* **Task requirements**: Go through the material and return every line that contains the string "malignant".

* **Raw data**:
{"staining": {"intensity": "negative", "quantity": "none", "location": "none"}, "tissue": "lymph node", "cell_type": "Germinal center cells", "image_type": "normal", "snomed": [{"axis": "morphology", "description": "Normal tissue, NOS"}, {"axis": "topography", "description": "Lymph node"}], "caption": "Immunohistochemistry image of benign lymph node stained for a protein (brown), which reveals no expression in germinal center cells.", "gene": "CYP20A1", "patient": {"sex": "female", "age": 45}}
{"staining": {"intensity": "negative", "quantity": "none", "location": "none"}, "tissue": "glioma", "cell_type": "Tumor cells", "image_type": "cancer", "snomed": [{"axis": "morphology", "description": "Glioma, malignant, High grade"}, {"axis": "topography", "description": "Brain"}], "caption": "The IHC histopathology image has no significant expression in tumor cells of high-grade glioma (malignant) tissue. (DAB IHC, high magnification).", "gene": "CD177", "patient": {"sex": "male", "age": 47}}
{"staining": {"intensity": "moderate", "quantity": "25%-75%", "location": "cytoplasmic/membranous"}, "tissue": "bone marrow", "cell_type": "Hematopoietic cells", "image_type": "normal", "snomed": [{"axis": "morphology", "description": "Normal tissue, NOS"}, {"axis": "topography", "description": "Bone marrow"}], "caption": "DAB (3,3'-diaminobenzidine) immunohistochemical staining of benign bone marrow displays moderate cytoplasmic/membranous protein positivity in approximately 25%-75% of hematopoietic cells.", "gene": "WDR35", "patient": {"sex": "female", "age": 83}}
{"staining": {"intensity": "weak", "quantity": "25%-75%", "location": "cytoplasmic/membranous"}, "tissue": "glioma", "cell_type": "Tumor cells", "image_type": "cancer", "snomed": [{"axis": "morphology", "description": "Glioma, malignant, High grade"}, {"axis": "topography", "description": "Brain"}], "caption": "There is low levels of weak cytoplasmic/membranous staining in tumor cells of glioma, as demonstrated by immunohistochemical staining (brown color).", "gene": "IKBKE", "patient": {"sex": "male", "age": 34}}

* **Written reply**:
{"staining": {"intensity": "negative", "quantity": "none", "location": "none"}, "tissue": "glioma", "cell_type": "Tumor cells", "image_type": "cancer", "snomed": [{"axis": "morphology", "description": "Glioma, malignant, High grade"}, {"axis": "topography", "description": "Brain"}], "caption": "The IHC histopathology image has no significant expression in tumor cells of high-grade glioma (malignant) tissue. (DAB IHC, high magnification).", "gene": "CD177", "patient": {"sex": "male", "age": 47}}
{"staining": {"intensity": "weak", "quantity": "25%-75%", "location": "cytoplasmic/membranous"}, "tissue": "glioma", "cell_type": "Tumor cells", "image_type": "cancer", "snomed": [{"axis": "morphology", "description": "Glioma, malignant, High grade"}, {"axis": "topography", "description": "Brain"}], "caption": "There is low levels of weak cytoplasmic/membranous staining in tumor cells of glioma, as demonstrated by immunohistochemical staining (brown color).", "gene": "IKBKE", "patient": {"sex": "male", "age": 34}}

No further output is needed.